UK government officials have publicly attributed the NotPetya malware attacks of June 2017 to actors in the Russian government. Foreign Office Minister Lord Ahmad made his thoughts known in a statement released on 15 February:
The UK Government judges that the Russian Government, specifically the Russian military, was responsible for the destructive NotPetya cyber-attack of June 2017. The attack showed a continued disregard for Ukrainian sovereignty. Its reckless release disrupted organisations across Europe costing hundreds of millions of pounds.
The National Cyber Security Centre arrived at a similar conclusion the same day.

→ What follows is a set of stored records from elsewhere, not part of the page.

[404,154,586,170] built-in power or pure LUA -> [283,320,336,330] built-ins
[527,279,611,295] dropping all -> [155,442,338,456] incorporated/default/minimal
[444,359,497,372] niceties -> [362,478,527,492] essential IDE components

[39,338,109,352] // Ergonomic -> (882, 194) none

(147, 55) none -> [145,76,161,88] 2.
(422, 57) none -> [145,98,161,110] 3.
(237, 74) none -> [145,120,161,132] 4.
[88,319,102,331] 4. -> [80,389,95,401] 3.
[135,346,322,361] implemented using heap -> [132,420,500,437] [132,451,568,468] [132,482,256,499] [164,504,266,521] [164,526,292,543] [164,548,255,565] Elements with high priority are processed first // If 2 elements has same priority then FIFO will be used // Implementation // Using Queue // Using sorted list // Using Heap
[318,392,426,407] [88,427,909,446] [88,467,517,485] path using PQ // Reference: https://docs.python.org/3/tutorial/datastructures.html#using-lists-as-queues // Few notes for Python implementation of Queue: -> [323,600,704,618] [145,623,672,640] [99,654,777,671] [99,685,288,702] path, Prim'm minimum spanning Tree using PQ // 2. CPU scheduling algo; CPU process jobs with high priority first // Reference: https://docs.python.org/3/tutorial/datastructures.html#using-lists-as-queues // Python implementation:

The UK Foreign and Commonwealth Office (Source: NixonMcInnes) On 27 June 2017, actors abused the MeDoc accounting software to push out a malicious update containing NotPetya. From those initial victims, the wiper malware spread to other machines using EternalBlue, the same Windows exploit leveraged by WannaCry for distribution a month earlier. Organizations in Ukraine's financial, energy, and government sectors were among the hardest hit. Even so, other companies reported significant losses from the outbreak. Maersk said it replaced 45,000 PCs, 4,000 servers, and 2,500 applications following the attack, a response which cost the Danish shipping giant approximately $300 million. FedEx confirmed a comparable amount in lost business and cleanup costs. For its part, the Russian government has "categorically denied the accusations" of the UK government, with President Vladimir Putin spokesman Dmitry Peskov calling them a "continuation of the Russophobic campaign." It's those types of responses from Russia that are the problem, Lord Ahmad feels:
The Kremlin has positioned Russia in direct opposition to the West yet it doesn’t have to be that way. We call upon Russia to be the responsible member of the international community it claims to be rather then secretly trying to undermine it.
In the meantime, he says the the United Kingdom will remain committed to "identifying, pursuing and responding to malicious cyber activity regardless of where it originates, imposing costs on those who would seek to do us harm" and "strengthening coordinated international efforts to uphold a free, open, peaceful and secure cyberspace."